SOURCE PASSAGE:
For an organization that has long been flush with command/control pitchers with middle-of-the-rotation upside Hunt sticks out very much like Matt Garza once did, so hopefully the Twins can avoid becoming similarly frustrated if he's equally slow to change his stripes. Hunt will likely begin this season back at Single-A, but has the potential to move quickly if he can cut the walks and could be a bullpen option by 2010 if there's no room for him yet in the rotation.

4. Angel Morales | Center Field | DOB: 11/89 | Bats: Right | Draft: 2007-3

YEAR LV PA AVG OBP SLG HR XBH BB SO
2007 RK- 143 .256 .357 .405 2 11 12 44
2008 RK 218 .301 .413 .623 15 28 26 72

Ben Revere got most of the attention by flirting with .400 for much of the year, but on a per-game basis Angel Morales was actually the Twins' best minor-league hitter last season. Despite being 18 months younger than Revere and six months younger than 2008 first-round pick Aaron Hicks, Morales batted .301/.413/.623 in 54 games at short-season Elizabethton, leading the rookie-level Appalachian League in homers and slugging percentage.

ACTIVITIES:
[1] Translate into Spanish this sentence from the prospect report: "Ben Revere got most of the attention by flirting with .400 for much of the year, but on a per-game basis Angel Morales was actually the Twins' best minor-league hitter last season."
[2] Quote the stretch of the prospect report from "Ben Revere got" through "and slugging percentage.".
[3] According to the prospect report, in which league did Morales lead in homers and slugging percentage?
The listing that follows is separate material and is unrelated to the prospect report.

RECORDED INFORMATION:
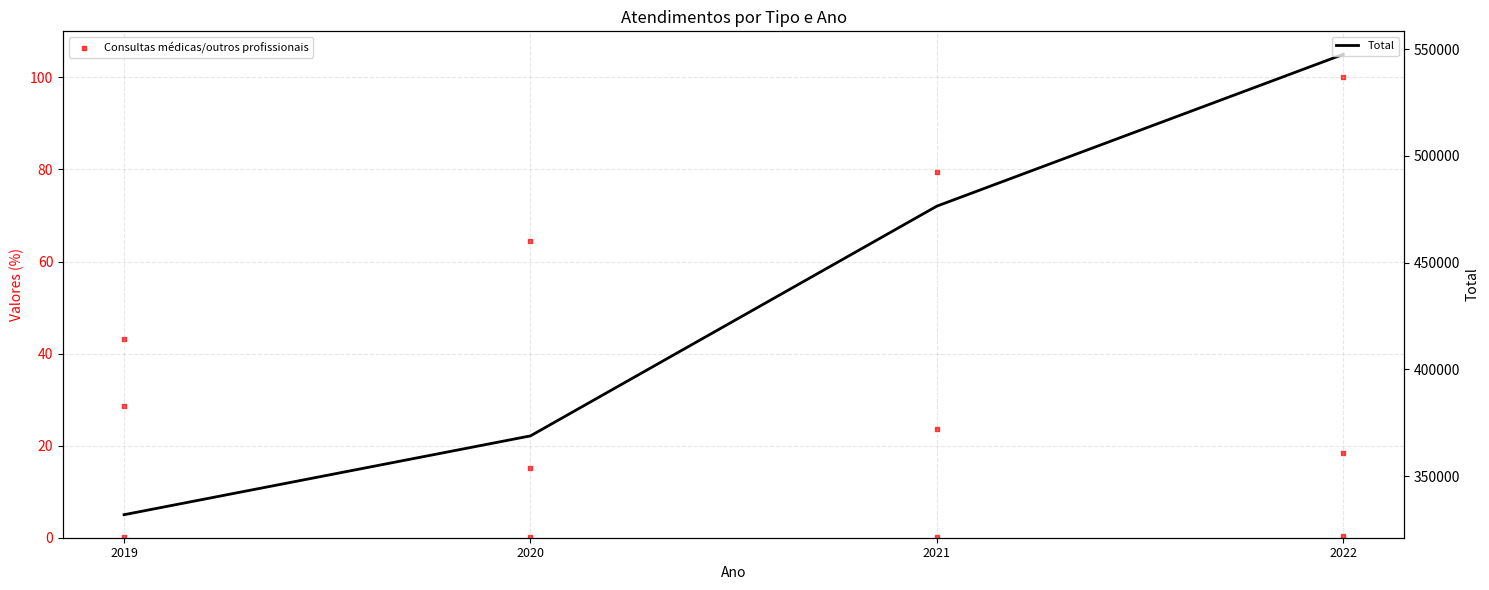

Which series has the widest spread of Y values?

Total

RESPONSES IN ORDER:
[1] Ben Revere acaparó la mayor parte de la atención al rondar los .400 durante gran parte del año, pero, partido por partido, Angel Morales fue en realidad el mejor bateador de ligas menores de los Twins la temporada pasada.

[2]
Ben Revere got most of the attention by flirting with .400 for much of the year, but on a per-game basis Angel Morales was actually the Twins' best minor-league hitter last season. Despite being 18 months younger than Revere and six months younger than 2008 first-round pick Aaron Hicks, Morales batted .301/.413/.623 in 54 games at short-season Elizabethton, leading the rookie-level Appalachian League in homers and slugging percentage.

[3] He led the rookie-level Appalachian League.